An injectable thermosensitive hydrogel loaded with a theranostic nanoprobe for synergistic chemo–photothermal therapy for multidrug-resistant hepatocellular carcinoma†
Abstract
Multi-drug resistance (MDR) is a complicated cellular defense mechanism for tumor cells to resist chemotherapy drugs, which is also the main cause of chemotherapy failure. In this study, a local injectable hydrogel delivery system was used to construct an on-demand sustained-release platform with the advantages of chemotherapy, photothermal therapy (PTT), and magnetic resonance imaging (MRI). It could achieve synergistic chemo–photothermal therapy and real-time evaluation of the therapeutic effects (via MRI) for MDR hepatocellular carcinoma (HCC). Furthermore, after a single administration, the prepared hydrogel with a theranostic nanoprobe could release the therapeutic agents on demand for up to 14 d. Firstly, doxorubicin (DOX) and gold-manganese oxide (Au–MnO) nanoparticles (NPs) were incorporated into liposome-based self-assembled micelles, then loaded into the thermosensitive hydrogel (F127) to form DOX@Au-MnO-L NPs/F127 hydrogel (DAML/H). The prepared NP complex showed a spherical morphology with a narrow size distribution. The prepared hydrogel drug delivery system had injectable properties and stable photothermal conversion. Both the DOX@Au–MnO–L NPs and DAML/H showed controlled drug release under near infrared (NIR) laser irradiation.
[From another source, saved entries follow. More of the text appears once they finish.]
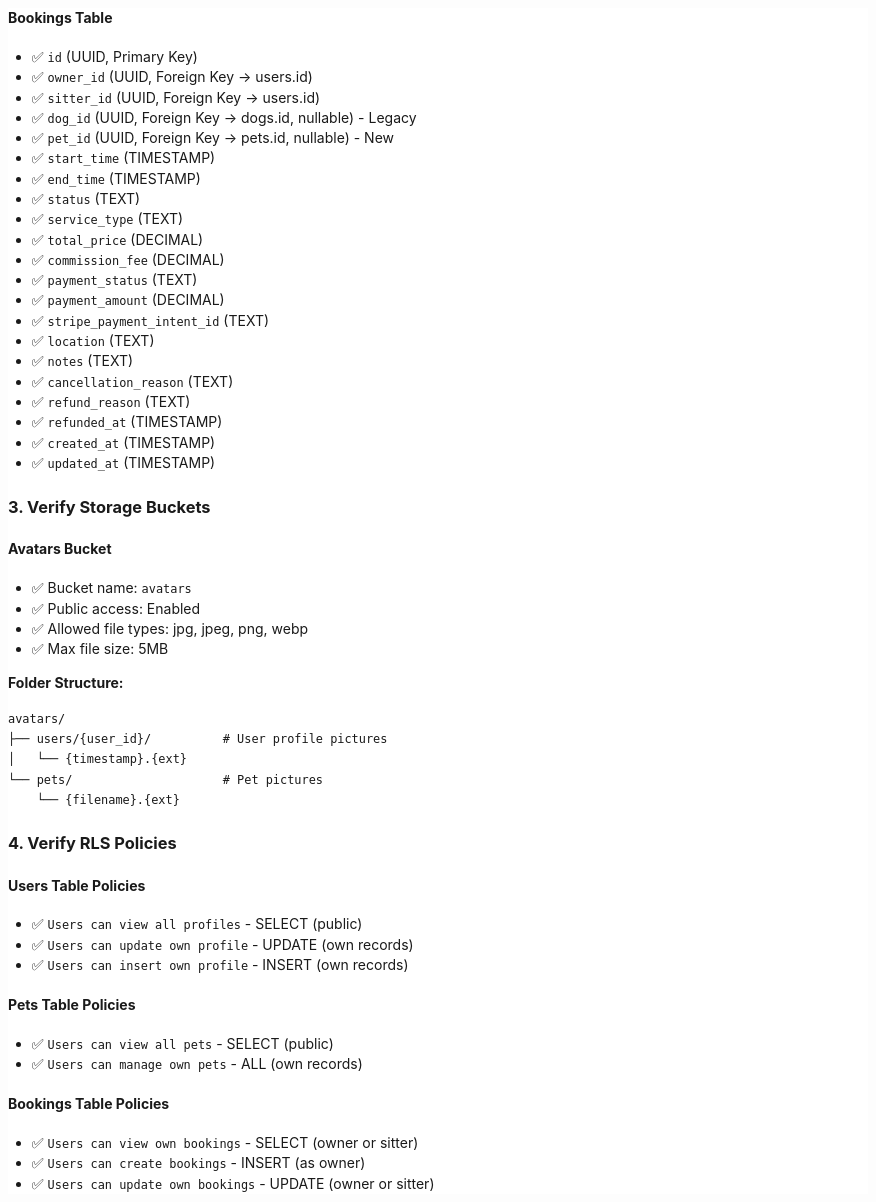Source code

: #### Bookings Table
- ✅ `id` (UUID, Primary Key)
- ✅ `owner_id` (UUID, Foreign Key → users.id)
- ✅ `sitter_id` (UUID, Foreign Key → users.id)
- ✅ `dog_id` (UUID, Foreign Key → dogs.id, nullable) - Legacy
- ✅ `pet_id` (UUID, Foreign Key → pets.id, nullable) - New
- ✅ `start_time` (TIMESTAMP)
- ✅ `end_time` (TIMESTAMP)
- ✅ `status` (TEXT)
- ✅ `service_type` (TEXT)
- ✅ `total_price` (DECIMAL)
- ✅ `commission_fee` (DECIMAL)
- ✅ `payment_status` (TEXT)
- ✅ `payment_amount` (DECIMAL)
- ✅ `stripe_payment_intent_id` (TEXT)
- ✅ `location` (TEXT)
- ✅ `notes` (TEXT)
- ✅ `cancellation_reason` (TEXT)
- ✅ `refund_reason` (TEXT)
- ✅ `refunded_at` (TIMESTAMP)
- ✅ `created_at` (TIMESTAMP)
- ✅ `updated_at` (TIMESTAMP)

### 3. Verify Storage Buckets

#### Avatars Bucket
- ✅ Bucket name: `avatars`
- ✅ Public access: Enabled
- ✅ Allowed file types: jpg, jpeg, png, webp
- ✅ Max file size: 5MB

**Folder Structure:**
```
avatars/
├── users/{user_id}/          # User profile pictures
│   └── {timestamp}.{ext}
└── pets/                     # Pet pictures
    └── {filename}.{ext}
```

### 4. Verify RLS Policies

#### Users Table Policies
- ✅ `Users can view all profiles` - SELECT (public)
- ✅ `Users can update own profile` - UPDATE (own records)
- ✅ `Users can insert own profile` - INSERT (own records)

#### Pets Table Policies
- ✅ `Users can view all pets` - SELECT (public)
- ✅ `Users can manage own pets` - ALL (own records)

#### Bookings Table Policies
- ✅ `Users can view own bookings` - SELECT (owner or sitter)
- ✅ `Users can create bookings` - INSERT (as owner)
- ✅ `Users can update own bookings` - UPDATE (owner or sitter)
The in vitro MRI studies indicated that the prepared DAML/H had a high relaxation rate (14.38 mM−1 s−1) and good MRI scanning sensitivity conditions. The in vitro and in vivo results suggested the synergistic chemo–photothermal therapy of DAML/H with NIR irradiation (808 nm, 1 W cm−2, 10 min) improved the antitumor efficacy for MDR HCC. The in vivo retention experiment of Au in tumors indicated that the prepared hydrogel drug delivery system (DAML/H) had a good ability to retain Au in the tumor for a long time (at least 14 d). The western blotting results revealed that DAML/H with laser treatment could effectively downregulate P-glycoprotein (P-gp), p53 and antiapoptotic protein (Bcl-2), whereas the expression level of proapoptotic protein (Bax) and caspase-3 were increased. Therefore, DAML/H could serve as a promising synergistic chemo–photothermal therapy for MDR HCC, and a single administration might achieve long-term (14 d), on-demand, sustained-release treatment of tumors.